The opening scenes follow here.
I
Don’t you just hate it when that happens? Claudia pulled her wrap tight to her shoulders, gritting her teeth as the trap bounced over yet another rut in the road. You’re presented with a once-in-a-lifetime chance to join a prestigious trade delegation to Gaul (expenses paid of course) at the time of year when Alpine meadows are at their lushest. Yet here you are, twelve days into the trip, and you haven’t seen a single Alp—not one—thanks to weather which has turned out more January than June. It’s cold, it’s wet, it’s windy, and that isn’t the half of it.
‘Are we clear of the danger zone yet?’ she asked the driver, poking her head through the gap in the canvas which shielded the car from the rain.
It was only last year, remember, that Augustus finally persuaded the Helvetii that resisting the might of the Roman Empire was not entirely to their advantage, and even then his charm hadn’t been universally appreciated. A burned village here, a town sold into slavery there, his tactics hadn’t exactly won the tribes over and Libo, the tilemaker, had already paid the ultimate price. A taciturn, some might say secretive, individual, all he’d done was wander off the path to relieve himself in the bushes. He’d been found where he squatted, a stab wound straight to the heart.
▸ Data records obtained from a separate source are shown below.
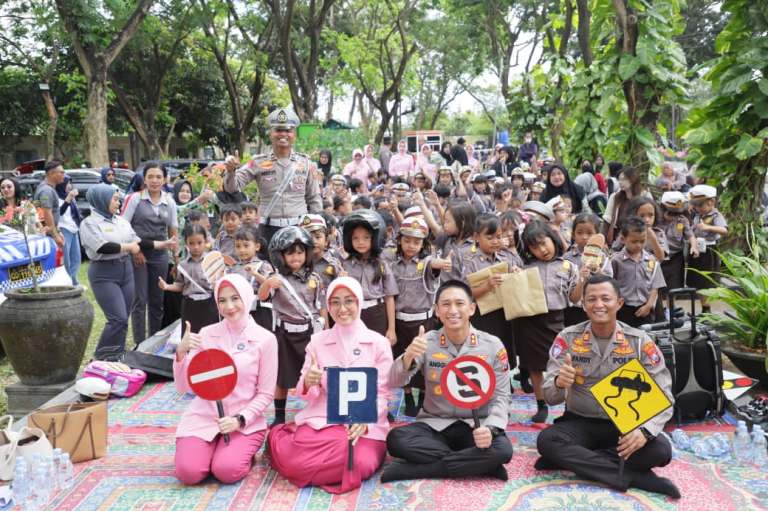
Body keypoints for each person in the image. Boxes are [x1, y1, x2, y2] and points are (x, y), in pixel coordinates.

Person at [536, 273, 679, 499]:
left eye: (605, 298)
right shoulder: (568, 338)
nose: (599, 305)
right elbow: (550, 397)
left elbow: (665, 395)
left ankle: (575, 459)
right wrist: (559, 383)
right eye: (591, 299)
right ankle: (633, 477)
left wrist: (644, 431)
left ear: (619, 303)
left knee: (660, 450)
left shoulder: (639, 341)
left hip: (624, 425)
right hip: (580, 421)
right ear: (583, 305)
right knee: (547, 441)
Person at [268, 277, 393, 493]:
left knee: (360, 464)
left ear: (359, 302)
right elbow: (304, 393)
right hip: (323, 419)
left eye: (348, 301)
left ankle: (314, 465)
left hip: (363, 423)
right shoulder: (318, 341)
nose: (342, 309)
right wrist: (309, 381)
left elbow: (382, 394)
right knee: (295, 463)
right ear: (328, 306)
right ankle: (282, 441)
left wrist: (365, 421)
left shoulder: (378, 343)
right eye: (335, 302)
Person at [382, 280, 513, 482]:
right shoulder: (426, 342)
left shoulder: (492, 345)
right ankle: (481, 464)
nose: (453, 310)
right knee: (396, 440)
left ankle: (417, 470)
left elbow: (502, 396)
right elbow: (394, 381)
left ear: (471, 308)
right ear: (437, 311)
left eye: (459, 303)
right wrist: (408, 356)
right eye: (446, 304)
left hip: (476, 424)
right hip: (435, 424)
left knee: (502, 450)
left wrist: (491, 428)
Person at [173, 273, 278, 485]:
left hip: (243, 423)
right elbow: (183, 387)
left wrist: (239, 419)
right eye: (222, 300)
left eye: (235, 298)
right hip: (204, 417)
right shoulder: (206, 334)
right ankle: (206, 450)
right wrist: (181, 353)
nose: (229, 306)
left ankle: (238, 453)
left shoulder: (266, 339)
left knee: (227, 471)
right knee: (188, 473)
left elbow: (266, 393)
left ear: (246, 297)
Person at [80, 184, 172, 361]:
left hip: (126, 270)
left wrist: (162, 244)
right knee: (118, 318)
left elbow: (137, 241)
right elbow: (102, 247)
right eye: (114, 199)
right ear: (102, 200)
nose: (118, 202)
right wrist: (129, 247)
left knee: (124, 318)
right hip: (104, 273)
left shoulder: (120, 221)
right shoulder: (89, 223)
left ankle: (117, 355)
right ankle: (100, 357)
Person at [223, 107, 322, 247]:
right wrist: (231, 171)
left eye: (288, 130)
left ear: (294, 134)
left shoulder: (306, 163)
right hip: (268, 229)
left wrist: (316, 228)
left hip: (298, 227)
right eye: (278, 130)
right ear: (271, 133)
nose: (283, 134)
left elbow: (314, 198)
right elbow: (232, 188)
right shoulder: (258, 162)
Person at [518, 221, 586, 422]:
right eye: (534, 247)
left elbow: (574, 298)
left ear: (552, 239)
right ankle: (541, 405)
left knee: (563, 364)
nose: (542, 250)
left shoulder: (568, 266)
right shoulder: (525, 267)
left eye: (543, 243)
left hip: (557, 320)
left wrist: (582, 279)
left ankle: (567, 407)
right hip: (530, 321)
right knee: (534, 365)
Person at [383, 217, 449, 416]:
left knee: (424, 360)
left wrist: (442, 263)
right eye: (407, 240)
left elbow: (434, 264)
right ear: (399, 240)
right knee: (404, 359)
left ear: (423, 244)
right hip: (400, 320)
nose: (411, 246)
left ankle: (422, 396)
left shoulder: (425, 262)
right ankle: (408, 395)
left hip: (423, 321)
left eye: (417, 242)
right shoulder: (392, 263)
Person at [259, 226, 325, 425]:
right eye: (290, 253)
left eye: (300, 252)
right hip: (285, 335)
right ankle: (279, 415)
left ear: (307, 253)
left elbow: (321, 307)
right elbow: (262, 297)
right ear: (281, 256)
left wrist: (326, 331)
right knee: (282, 376)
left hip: (309, 334)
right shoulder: (277, 279)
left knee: (315, 373)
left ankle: (318, 408)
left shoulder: (315, 279)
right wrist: (267, 284)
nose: (296, 257)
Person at [122, 162, 179, 344]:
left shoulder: (169, 202)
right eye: (151, 177)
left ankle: (153, 343)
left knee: (157, 300)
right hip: (138, 253)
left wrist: (176, 261)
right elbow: (123, 227)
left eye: (158, 177)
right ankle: (139, 344)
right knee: (139, 300)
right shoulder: (134, 199)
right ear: (144, 179)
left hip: (160, 256)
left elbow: (173, 233)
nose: (155, 180)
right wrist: (135, 250)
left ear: (165, 179)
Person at [340, 209, 398, 342]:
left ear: (375, 238)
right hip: (353, 312)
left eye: (366, 237)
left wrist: (391, 329)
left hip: (377, 313)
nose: (361, 242)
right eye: (355, 238)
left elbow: (389, 297)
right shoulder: (345, 265)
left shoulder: (382, 264)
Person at [158, 224, 218, 335]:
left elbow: (219, 283)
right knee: (190, 336)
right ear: (186, 243)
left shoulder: (212, 261)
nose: (196, 247)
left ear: (205, 242)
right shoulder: (183, 265)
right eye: (191, 243)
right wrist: (167, 286)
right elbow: (180, 285)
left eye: (199, 243)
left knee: (210, 336)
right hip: (190, 306)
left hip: (209, 304)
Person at [610, 216, 666, 327]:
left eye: (642, 241)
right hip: (623, 308)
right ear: (623, 239)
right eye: (634, 241)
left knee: (646, 335)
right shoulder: (616, 261)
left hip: (645, 308)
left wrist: (649, 305)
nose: (638, 245)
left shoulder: (651, 260)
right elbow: (611, 284)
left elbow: (655, 286)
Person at [563, 213, 612, 326]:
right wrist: (579, 277)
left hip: (597, 306)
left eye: (589, 233)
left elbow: (610, 281)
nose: (584, 237)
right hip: (574, 308)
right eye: (580, 233)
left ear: (597, 236)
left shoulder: (602, 258)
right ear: (573, 235)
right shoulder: (567, 258)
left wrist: (598, 271)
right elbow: (563, 284)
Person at [687, 184, 728, 313]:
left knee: (707, 281)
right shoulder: (697, 215)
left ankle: (706, 308)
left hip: (709, 250)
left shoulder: (716, 215)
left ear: (711, 202)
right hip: (697, 249)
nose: (697, 208)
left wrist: (708, 227)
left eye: (700, 205)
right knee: (697, 280)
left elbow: (724, 230)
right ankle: (704, 307)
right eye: (695, 205)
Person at [658, 191, 698, 292]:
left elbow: (690, 235)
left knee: (674, 285)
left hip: (676, 257)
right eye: (670, 213)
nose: (673, 217)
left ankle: (671, 302)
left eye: (676, 213)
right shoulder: (656, 220)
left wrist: (694, 246)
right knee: (658, 285)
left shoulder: (682, 220)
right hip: (658, 256)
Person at [55, 175, 82, 286]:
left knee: (76, 257)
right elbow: (59, 213)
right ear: (62, 185)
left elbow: (75, 213)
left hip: (74, 229)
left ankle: (73, 280)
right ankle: (68, 282)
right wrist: (68, 199)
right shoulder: (56, 198)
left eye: (70, 183)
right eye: (67, 183)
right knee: (66, 259)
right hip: (64, 229)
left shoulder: (70, 197)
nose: (69, 186)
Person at [34, 160, 66, 248]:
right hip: (47, 235)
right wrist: (55, 236)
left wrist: (57, 231)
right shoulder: (46, 190)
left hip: (47, 232)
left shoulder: (46, 188)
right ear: (51, 173)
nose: (64, 174)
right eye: (61, 172)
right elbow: (47, 213)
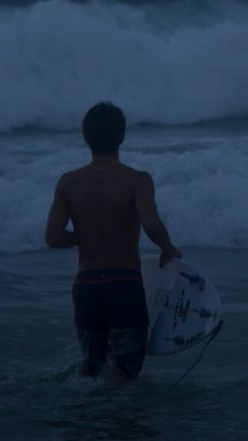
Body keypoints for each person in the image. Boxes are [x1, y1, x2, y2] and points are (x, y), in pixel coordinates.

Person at [45, 101, 182, 383]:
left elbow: (54, 238)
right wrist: (168, 249)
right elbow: (151, 224)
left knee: (92, 368)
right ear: (122, 136)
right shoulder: (137, 180)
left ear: (85, 137)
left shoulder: (68, 182)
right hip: (124, 284)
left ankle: (90, 422)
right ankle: (120, 424)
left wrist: (84, 234)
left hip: (87, 287)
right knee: (127, 372)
‘Dunno, miss.’ The driver shrugged. ‘Hope so.’
How very reassuring. Claudia glanced round. Protected by pines, this mountainous terrain was perfect
for a guerrilla attack, the delegation a sitting target as they skirted this deep-sided gorge. She shuddered. Wooded slopes fell two hundred feet to meet white waters swirling over jagged, black rocks. High above, their granite-topped tips were obscured by low heavy clouds. Would a hostile clan attack an escorted convoy in broad daylight? One could never tell with the Helvetii. For a hundred years, they’d been a thorn in Rome’s side.
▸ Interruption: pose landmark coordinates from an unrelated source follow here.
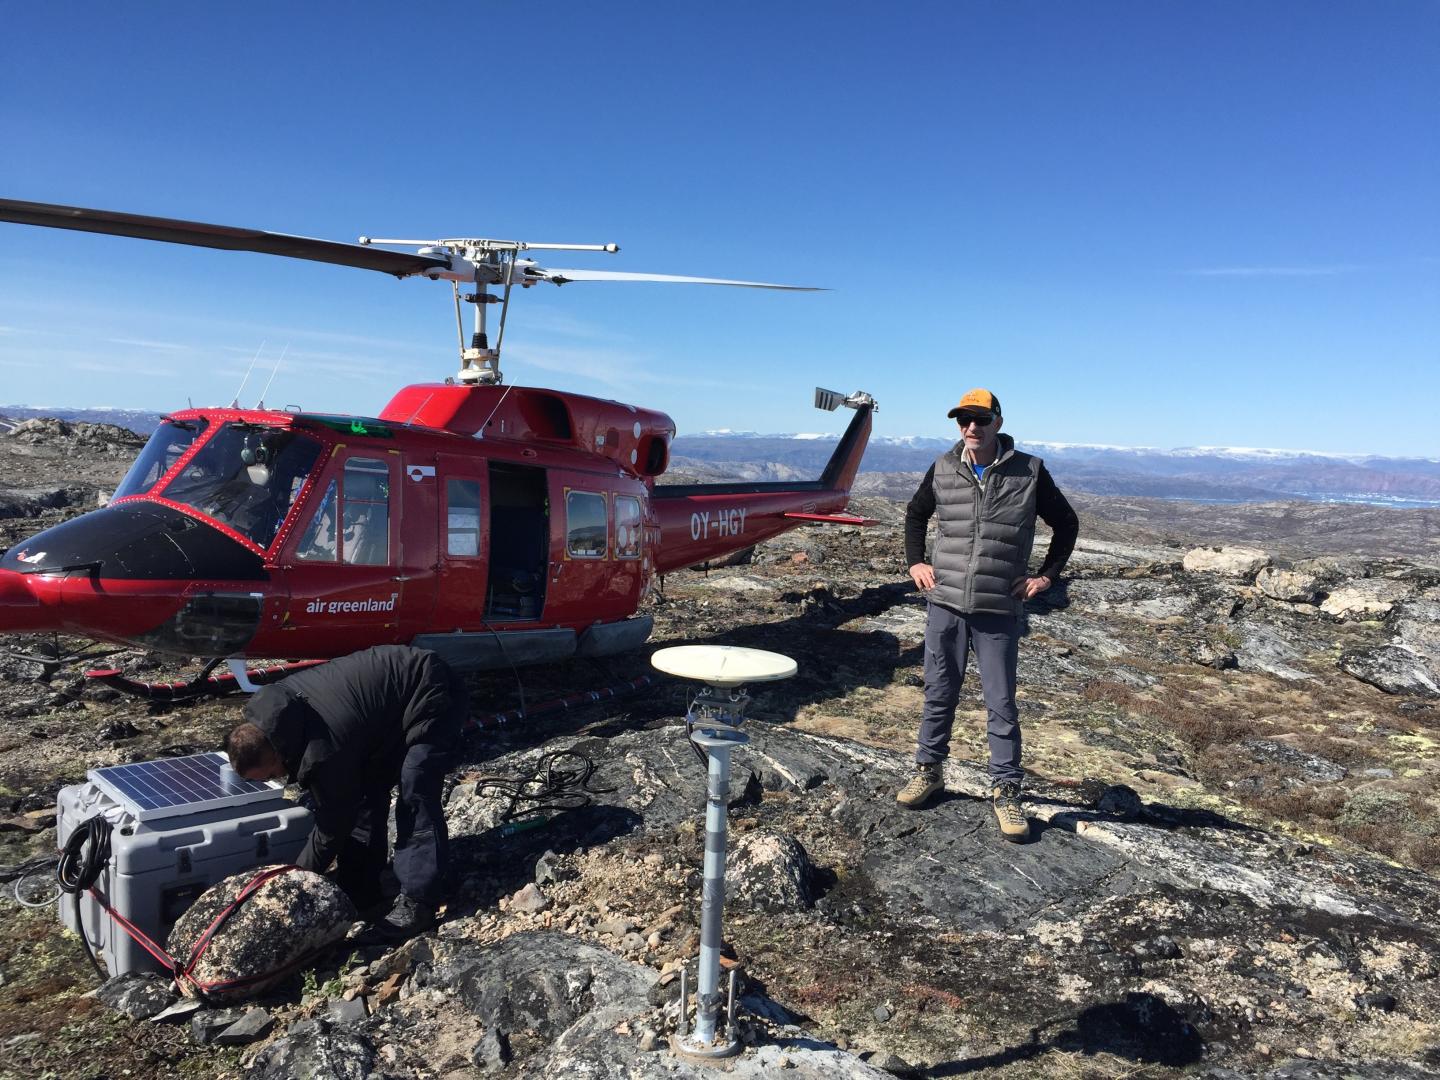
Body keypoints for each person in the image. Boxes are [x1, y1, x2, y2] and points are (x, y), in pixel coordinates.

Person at [897, 388, 1079, 842]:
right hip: (946, 603)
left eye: (979, 419)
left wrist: (1046, 577)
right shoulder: (943, 466)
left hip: (998, 607)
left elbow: (1067, 523)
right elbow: (915, 515)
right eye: (963, 420)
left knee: (1000, 702)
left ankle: (1006, 789)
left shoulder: (1029, 471)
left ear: (997, 421)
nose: (971, 428)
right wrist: (915, 561)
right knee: (939, 692)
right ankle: (929, 770)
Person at [225, 644, 467, 938]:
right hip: (382, 713)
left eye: (273, 774)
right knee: (365, 793)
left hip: (429, 687)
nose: (279, 778)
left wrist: (297, 878)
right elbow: (350, 802)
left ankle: (420, 902)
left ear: (277, 753)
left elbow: (332, 826)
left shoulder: (322, 752)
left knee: (415, 787)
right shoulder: (274, 713)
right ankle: (361, 890)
‘Hello, gorgeous.’ A shiny wet face poked its head under the awning. ‘Hard to credit yesterday was the midsummer solstice.’ He shook himself like a dog. ‘Thought you might be feeling the jitters, what with the road barely wide enough for a wagon. Ha.’ His eyes rolled upwards. ‘Did I say road? Not like Rome, eh? Anyway, I’ve brought a skin of wine to take your mind off the lumps and the bumps and the bruises.’
Without waiting for encouragement (which was probably as well, because the wait would have been lengthy indeed), Nestor leaped into the moving rig, securing the canvas behind him. ‘According to Clemens,’ he said, referring to the stumpy little priest who seemed to know everything, ‘this is the border between Helvetia and the land of the Sequani.’
Thank heavens! A Gaulish tribe, friends of the Empire! It was to their capital, Vesontio, the delegation was headed, which means they’d arrive in what? Three days from now?
‘That river down there marks the boundary.’ Nestor edged a fraction closer as he unstoppered the wineskin and Claudia reminded herself of the promise she’d made yesterday. Namely that if this stocky little architect touched her up just one more time, she’d rip out his gizzard and feed it to the wolves she’d heard howling in the night.
Not that Nestor was poor company. Far from it. Relentlessly chirpy and a fount of tall tales garnered from travels which had taken him the length and breadth of the Empire, hours which would have otherwise dragged on this wet, miserable journey spun past. When it came to spooky legends, Nestor had no match. He talked of Helvetian bear cults, of deep, sacred caves guarded by the skulls of seven bears arranged in a ring, and chilled her blood with tales of Druids, making human sacrifice by burning their victims alive in effigies made of wicker.